Alessandro prova a chiedere se ci porteranno lassù, fino alla zona bianco azzurra del ghiacciaio, ma gli rispondono che è troppo lontano e non abbiamo abbastanza tempo. 
Nonostante le due ore di fresco il tempo è volato e dobbiamo già tornare a valle.
Un’oretta più tardi siamo a Kennecot, visitando gli ambienti restaurati della città mineraria: una casa, l’ufficio postale, la sala del telegrafo, il padiglione con le immense turbine e il grande magazzino.
Tutto molto bello e caratteristico. Avremmo voluto visitare anche il grande edificio che sembra diroccato, ma forse visto da fuori ha un fascino ancora maggiore dato dalla sua decadenza.
Dopo un rapido pasto ci facciamo riportare in riva al fiume sul furgone e stavolta non posso fare a meno di notare delle vecchie rotaie che di tanto in tanto compaiono ai bordi della strada.
Sono quelle della vecchia ferrovia, un tempo unica via di accesso a Kennecot, che sono state smontate, ed in parte abbandonate per far posto alla nuova strada.
Altre vecchie strutture emergono qua e là, ma non si capisce quali siano originali e quali no.
Giunti al ponte riprendiamo la macchina e ripartiamo per Copper Center, dove prima di cena andiamo a trovare il proprietario al suo bar dei trenini.
Il signor Ronald Simpson ci spilla delle bud, niente di che. In realtà aveva una ventina di birre da farci provare ma noi eravamo distratti dall’atmosfera da Boar’s Nest, e dai trenini e non abbiamo approfondito l’esperienza alcolica. Purtroppo Ron ci ha rivelato che deve ancora sistemare le rotaie dopo l’inverno appena finito e quindi non può ancora rimetterlo in moto.

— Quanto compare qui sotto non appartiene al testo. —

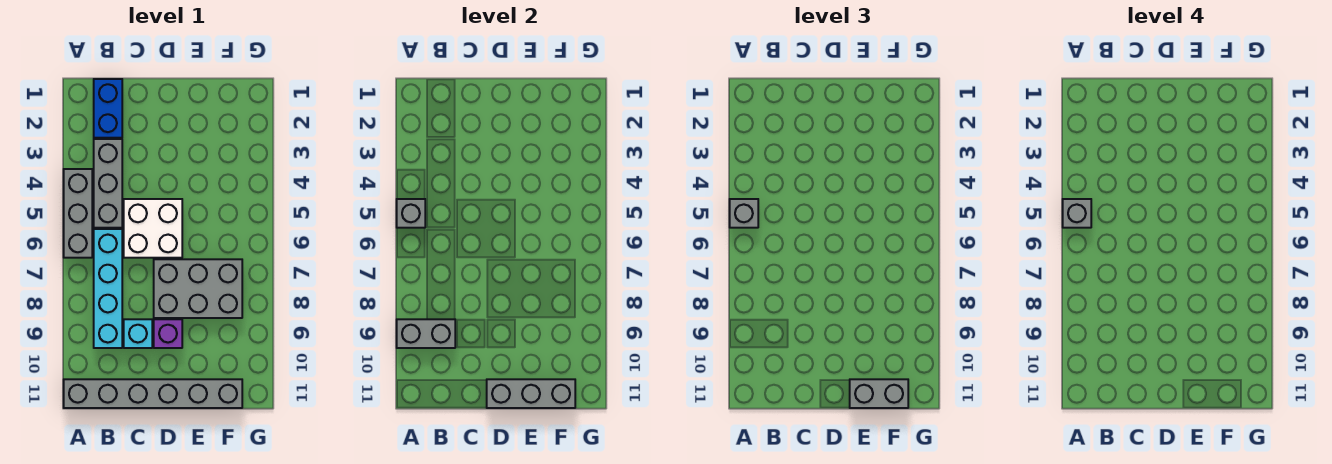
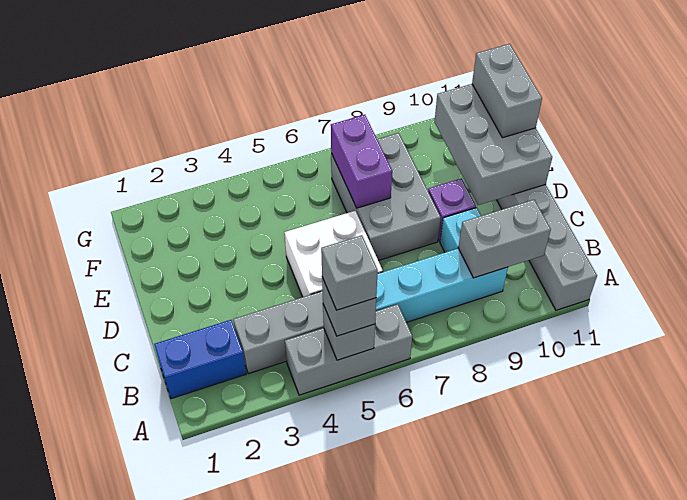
grey brick A9:B9 level 2 -> grey brick B9:B10 level 2
grey brick D11:F11 level 2 -> grey brick D10:F11 level 2
none -> purple brick E7:F7 level 2

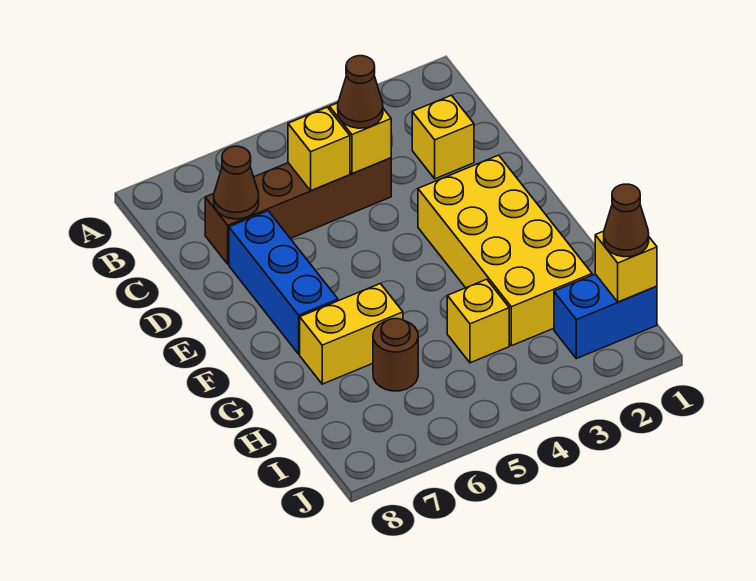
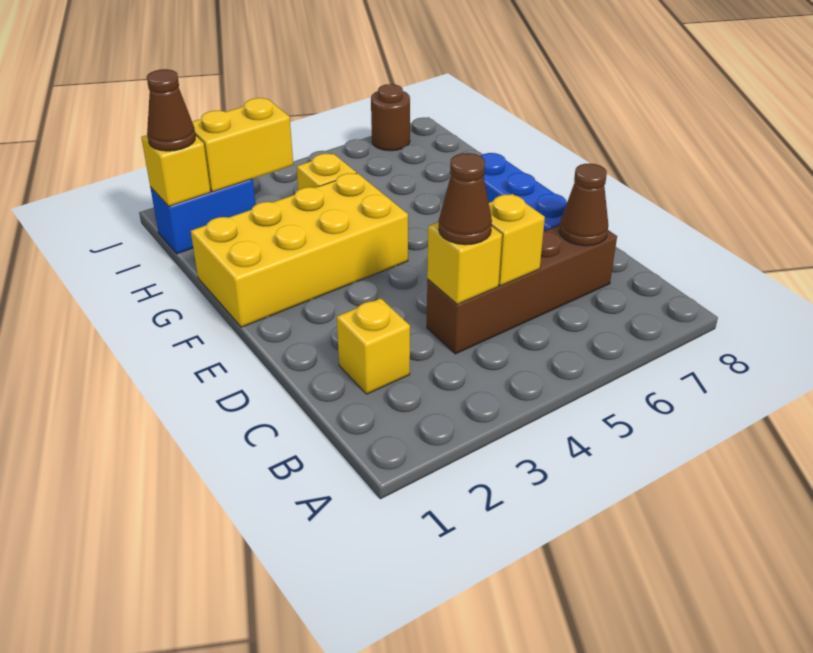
yellow brick E2:H3 level 1 -> yellow brick F1:G4 level 1
yellow brick G6:G7 level 1 -> yellow brick I2:I3 level 2
brown round brick H6 level 1 -> brown round brick J7 level 1

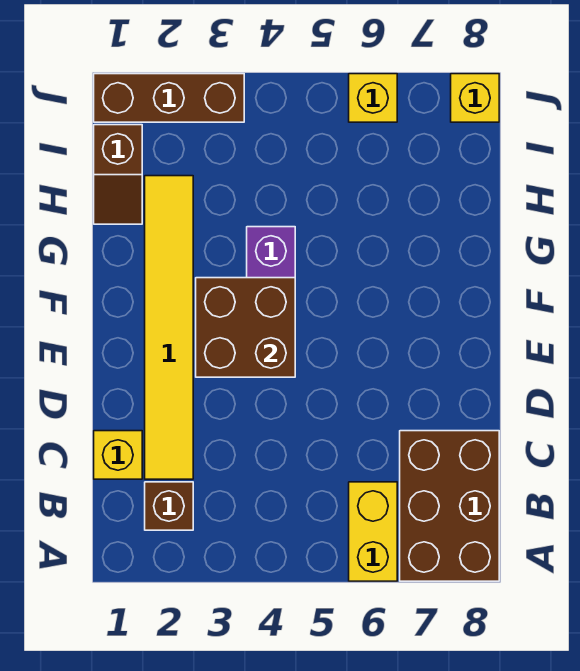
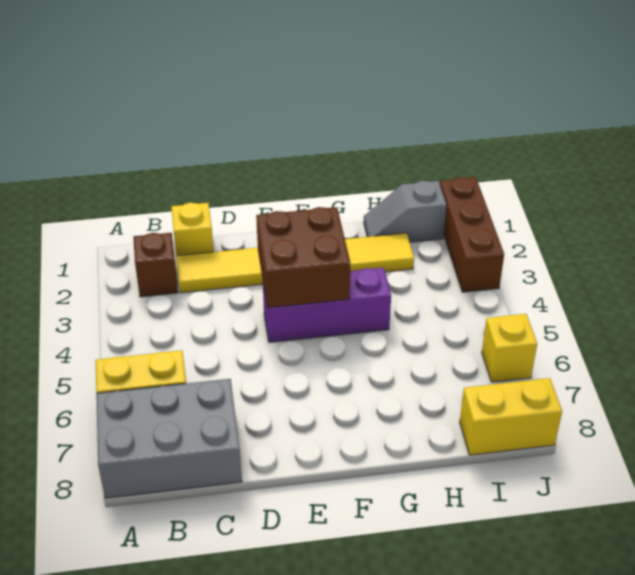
brown brick A7:C8 level 1 -> grey brick A7:C8 level 1
brown slope H1:I1 level 1 top I -> grey slope H1:I1 level 1 top I
yellow brick J8 level 1 -> yellow brick I8:J8 level 1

Facciamo due chiacchiere veloci con due avventori e un gruppo di ragazzi che è venuto a pubblicizzare il loro concerto di venerdì. Anche questi non si fanno troppo impressionare dal fatto che veniamo dall’Italia e perdono e subito interesse, chissà quanti turisti passano di qui ogni anno, chissà quanti manichini. Evidentemente l’italiano medio fa già parte della loro collezione.
Inconsapevoli del pericolo scampato, scrutiamo ogni angolo alla ricerca di trenini nascosti e quando li abbiamo trovati e catalogati tutti, salutiamo. È ora di cena e dobbiamo ancora cucinare.